Segment Open

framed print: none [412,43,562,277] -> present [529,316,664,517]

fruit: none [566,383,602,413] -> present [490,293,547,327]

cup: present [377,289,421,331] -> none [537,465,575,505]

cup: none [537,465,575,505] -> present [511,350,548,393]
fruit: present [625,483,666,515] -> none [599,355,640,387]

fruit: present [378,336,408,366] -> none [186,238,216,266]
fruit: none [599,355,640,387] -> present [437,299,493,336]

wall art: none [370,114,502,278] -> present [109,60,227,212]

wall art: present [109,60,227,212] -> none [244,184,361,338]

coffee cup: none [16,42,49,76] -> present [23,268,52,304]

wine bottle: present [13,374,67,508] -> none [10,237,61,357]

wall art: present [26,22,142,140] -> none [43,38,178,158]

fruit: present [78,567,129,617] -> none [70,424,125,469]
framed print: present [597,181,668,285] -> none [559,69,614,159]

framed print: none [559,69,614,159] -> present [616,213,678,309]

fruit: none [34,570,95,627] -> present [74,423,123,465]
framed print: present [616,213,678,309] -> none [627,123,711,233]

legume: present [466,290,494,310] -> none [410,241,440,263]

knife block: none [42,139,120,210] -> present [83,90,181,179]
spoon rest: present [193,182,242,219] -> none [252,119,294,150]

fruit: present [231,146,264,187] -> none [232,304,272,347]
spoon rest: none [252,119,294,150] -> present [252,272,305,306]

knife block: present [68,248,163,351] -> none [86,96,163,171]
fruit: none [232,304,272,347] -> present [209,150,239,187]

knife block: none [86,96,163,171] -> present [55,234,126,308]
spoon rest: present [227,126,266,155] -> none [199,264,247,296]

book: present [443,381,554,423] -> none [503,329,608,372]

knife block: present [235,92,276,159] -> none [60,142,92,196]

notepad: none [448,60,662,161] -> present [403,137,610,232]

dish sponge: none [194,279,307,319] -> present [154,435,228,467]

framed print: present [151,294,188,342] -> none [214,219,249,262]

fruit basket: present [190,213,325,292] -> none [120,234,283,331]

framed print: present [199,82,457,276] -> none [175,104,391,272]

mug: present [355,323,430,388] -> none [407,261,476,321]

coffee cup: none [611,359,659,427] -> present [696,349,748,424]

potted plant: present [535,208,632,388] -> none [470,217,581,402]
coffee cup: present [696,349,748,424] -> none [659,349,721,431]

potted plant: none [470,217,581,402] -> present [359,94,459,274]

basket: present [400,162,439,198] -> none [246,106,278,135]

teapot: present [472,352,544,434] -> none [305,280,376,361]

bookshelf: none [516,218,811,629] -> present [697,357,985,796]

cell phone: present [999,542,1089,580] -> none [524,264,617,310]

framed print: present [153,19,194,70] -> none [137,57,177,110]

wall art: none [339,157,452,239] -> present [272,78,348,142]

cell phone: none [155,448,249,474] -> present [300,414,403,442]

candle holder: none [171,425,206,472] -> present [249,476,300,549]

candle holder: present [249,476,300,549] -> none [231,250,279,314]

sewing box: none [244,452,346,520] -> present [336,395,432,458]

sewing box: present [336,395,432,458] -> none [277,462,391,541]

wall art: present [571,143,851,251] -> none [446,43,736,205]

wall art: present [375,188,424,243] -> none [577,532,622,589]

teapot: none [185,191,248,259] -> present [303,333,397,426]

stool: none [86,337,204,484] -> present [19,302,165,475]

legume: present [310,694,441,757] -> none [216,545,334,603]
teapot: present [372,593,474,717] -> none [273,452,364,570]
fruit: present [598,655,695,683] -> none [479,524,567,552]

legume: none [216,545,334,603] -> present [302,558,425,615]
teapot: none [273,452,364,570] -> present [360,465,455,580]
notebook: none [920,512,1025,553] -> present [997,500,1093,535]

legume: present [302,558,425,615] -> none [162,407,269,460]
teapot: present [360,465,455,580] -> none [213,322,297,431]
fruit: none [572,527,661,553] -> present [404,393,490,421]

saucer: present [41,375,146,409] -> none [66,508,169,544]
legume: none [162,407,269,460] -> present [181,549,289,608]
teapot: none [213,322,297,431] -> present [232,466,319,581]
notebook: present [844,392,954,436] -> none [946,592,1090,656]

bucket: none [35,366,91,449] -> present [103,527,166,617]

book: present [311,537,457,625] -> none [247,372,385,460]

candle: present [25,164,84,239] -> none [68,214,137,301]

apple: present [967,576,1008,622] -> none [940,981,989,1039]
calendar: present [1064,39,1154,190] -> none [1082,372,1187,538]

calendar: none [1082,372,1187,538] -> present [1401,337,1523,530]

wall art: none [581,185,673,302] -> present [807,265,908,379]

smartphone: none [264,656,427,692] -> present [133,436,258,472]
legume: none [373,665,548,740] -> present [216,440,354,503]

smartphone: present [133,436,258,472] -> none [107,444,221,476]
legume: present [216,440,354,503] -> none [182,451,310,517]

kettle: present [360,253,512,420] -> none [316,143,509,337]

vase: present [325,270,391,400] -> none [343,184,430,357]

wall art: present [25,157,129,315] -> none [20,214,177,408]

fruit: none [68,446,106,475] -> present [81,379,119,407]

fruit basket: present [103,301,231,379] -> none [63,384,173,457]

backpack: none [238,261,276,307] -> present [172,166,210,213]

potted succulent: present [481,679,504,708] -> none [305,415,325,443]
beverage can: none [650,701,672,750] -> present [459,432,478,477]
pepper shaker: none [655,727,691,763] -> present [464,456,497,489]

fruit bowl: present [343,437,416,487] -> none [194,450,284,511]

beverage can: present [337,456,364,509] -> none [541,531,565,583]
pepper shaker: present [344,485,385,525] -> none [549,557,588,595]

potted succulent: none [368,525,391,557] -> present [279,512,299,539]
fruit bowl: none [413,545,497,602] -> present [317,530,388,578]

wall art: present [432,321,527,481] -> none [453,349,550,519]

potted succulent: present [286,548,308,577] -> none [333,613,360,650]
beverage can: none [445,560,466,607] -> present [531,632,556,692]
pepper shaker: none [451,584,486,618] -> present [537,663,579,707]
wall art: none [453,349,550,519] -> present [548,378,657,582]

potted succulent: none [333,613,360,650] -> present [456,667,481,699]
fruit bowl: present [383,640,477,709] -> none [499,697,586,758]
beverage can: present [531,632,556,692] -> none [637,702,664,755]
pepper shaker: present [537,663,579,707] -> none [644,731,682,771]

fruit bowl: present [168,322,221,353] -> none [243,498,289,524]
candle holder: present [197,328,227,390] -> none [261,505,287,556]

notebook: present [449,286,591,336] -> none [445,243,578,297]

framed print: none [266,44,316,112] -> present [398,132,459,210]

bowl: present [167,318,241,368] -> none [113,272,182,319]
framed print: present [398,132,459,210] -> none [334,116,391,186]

Segment Closed

**Exercise aim**
Everything in the listing should be set down again exactly.

**Output below**
framed print: none [412,43,562,277] -> present [529,316,664,517]

fruit: none [566,383,602,413] -> present [490,293,547,327]

cup: present [377,289,421,331] -> none [537,465,575,505]

cup: none [537,465,575,505] -> present [511,350,548,393]
fruit: present [625,483,666,515] -> none [599,355,640,387]

fruit: present [378,336,408,366] -> none [186,238,216,266]
fruit: none [599,355,640,387] -> present [437,299,493,336]

wall art: none [370,114,502,278] -> present [109,60,227,212]

wall art: present [109,60,227,212] -> none [244,184,361,338]

coffee cup: none [16,42,49,76] -> present [23,268,52,304]

wine bottle: present [13,374,67,508] -> none [10,237,61,357]

wall art: present [26,22,142,140] -> none [43,38,178,158]

fruit: present [78,567,129,617] -> none [70,424,125,469]
framed print: present [597,181,668,285] -> none [559,69,614,159]

framed print: none [559,69,614,159] -> present [616,213,678,309]

fruit: none [34,570,95,627] -> present [74,423,123,465]
framed print: present [616,213,678,309] -> none [627,123,711,233]

legume: present [466,290,494,310] -> none [410,241,440,263]

knife block: none [42,139,120,210] -> present [83,90,181,179]
spoon rest: present [193,182,242,219] -> none [252,119,294,150]

fruit: present [231,146,264,187] -> none [232,304,272,347]
spoon rest: none [252,119,294,150] -> present [252,272,305,306]

knife block: present [68,248,163,351] -> none [86,96,163,171]
fruit: none [232,304,272,347] -> present [209,150,239,187]

knife block: none [86,96,163,171] -> present [55,234,126,308]
spoon rest: present [227,126,266,155] -> none [199,264,247,296]

book: present [443,381,554,423] -> none [503,329,608,372]

knife block: present [235,92,276,159] -> none [60,142,92,196]

notepad: none [448,60,662,161] -> present [403,137,610,232]

dish sponge: none [194,279,307,319] -> present [154,435,228,467]

framed print: present [151,294,188,342] -> none [214,219,249,262]

fruit basket: present [190,213,325,292] -> none [120,234,283,331]

framed print: present [199,82,457,276] -> none [175,104,391,272]

mug: present [355,323,430,388] -> none [407,261,476,321]

coffee cup: none [611,359,659,427] -> present [696,349,748,424]

potted plant: present [535,208,632,388] -> none [470,217,581,402]
coffee cup: present [696,349,748,424] -> none [659,349,721,431]

potted plant: none [470,217,581,402] -> present [359,94,459,274]

basket: present [400,162,439,198] -> none [246,106,278,135]

teapot: present [472,352,544,434] -> none [305,280,376,361]

bookshelf: none [516,218,811,629] -> present [697,357,985,796]

cell phone: present [999,542,1089,580] -> none [524,264,617,310]

framed print: present [153,19,194,70] -> none [137,57,177,110]

wall art: none [339,157,452,239] -> present [272,78,348,142]

cell phone: none [155,448,249,474] -> present [300,414,403,442]

candle holder: none [171,425,206,472] -> present [249,476,300,549]

candle holder: present [249,476,300,549] -> none [231,250,279,314]

sewing box: none [244,452,346,520] -> present [336,395,432,458]

sewing box: present [336,395,432,458] -> none [277,462,391,541]

wall art: present [571,143,851,251] -> none [446,43,736,205]

wall art: present [375,188,424,243] -> none [577,532,622,589]

teapot: none [185,191,248,259] -> present [303,333,397,426]

stool: none [86,337,204,484] -> present [19,302,165,475]

legume: present [310,694,441,757] -> none [216,545,334,603]
teapot: present [372,593,474,717] -> none [273,452,364,570]
fruit: present [598,655,695,683] -> none [479,524,567,552]

legume: none [216,545,334,603] -> present [302,558,425,615]
teapot: none [273,452,364,570] -> present [360,465,455,580]
notebook: none [920,512,1025,553] -> present [997,500,1093,535]

legume: present [302,558,425,615] -> none [162,407,269,460]
teapot: present [360,465,455,580] -> none [213,322,297,431]
fruit: none [572,527,661,553] -> present [404,393,490,421]

saucer: present [41,375,146,409] -> none [66,508,169,544]
legume: none [162,407,269,460] -> present [181,549,289,608]
teapot: none [213,322,297,431] -> present [232,466,319,581]
notebook: present [844,392,954,436] -> none [946,592,1090,656]

bucket: none [35,366,91,449] -> present [103,527,166,617]

book: present [311,537,457,625] -> none [247,372,385,460]

candle: present [25,164,84,239] -> none [68,214,137,301]

apple: present [967,576,1008,622] -> none [940,981,989,1039]
calendar: present [1064,39,1154,190] -> none [1082,372,1187,538]

calendar: none [1082,372,1187,538] -> present [1401,337,1523,530]

wall art: none [581,185,673,302] -> present [807,265,908,379]

smartphone: none [264,656,427,692] -> present [133,436,258,472]
legume: none [373,665,548,740] -> present [216,440,354,503]

smartphone: present [133,436,258,472] -> none [107,444,221,476]
legume: present [216,440,354,503] -> none [182,451,310,517]

kettle: present [360,253,512,420] -> none [316,143,509,337]

vase: present [325,270,391,400] -> none [343,184,430,357]

wall art: present [25,157,129,315] -> none [20,214,177,408]

fruit: none [68,446,106,475] -> present [81,379,119,407]

fruit basket: present [103,301,231,379] -> none [63,384,173,457]

backpack: none [238,261,276,307] -> present [172,166,210,213]

potted succulent: present [481,679,504,708] -> none [305,415,325,443]
beverage can: none [650,701,672,750] -> present [459,432,478,477]
pepper shaker: none [655,727,691,763] -> present [464,456,497,489]

fruit bowl: present [343,437,416,487] -> none [194,450,284,511]

beverage can: present [337,456,364,509] -> none [541,531,565,583]
pepper shaker: present [344,485,385,525] -> none [549,557,588,595]

potted succulent: none [368,525,391,557] -> present [279,512,299,539]
fruit bowl: none [413,545,497,602] -> present [317,530,388,578]

wall art: present [432,321,527,481] -> none [453,349,550,519]

potted succulent: present [286,548,308,577] -> none [333,613,360,650]
beverage can: none [445,560,466,607] -> present [531,632,556,692]
pepper shaker: none [451,584,486,618] -> present [537,663,579,707]
wall art: none [453,349,550,519] -> present [548,378,657,582]

potted succulent: none [333,613,360,650] -> present [456,667,481,699]
fruit bowl: present [383,640,477,709] -> none [499,697,586,758]
beverage can: present [531,632,556,692] -> none [637,702,664,755]
pepper shaker: present [537,663,579,707] -> none [644,731,682,771]

fruit bowl: present [168,322,221,353] -> none [243,498,289,524]
candle holder: present [197,328,227,390] -> none [261,505,287,556]

notebook: present [449,286,591,336] -> none [445,243,578,297]

framed print: none [266,44,316,112] -> present [398,132,459,210]

bowl: present [167,318,241,368] -> none [113,272,182,319]
framed print: present [398,132,459,210] -> none [334,116,391,186]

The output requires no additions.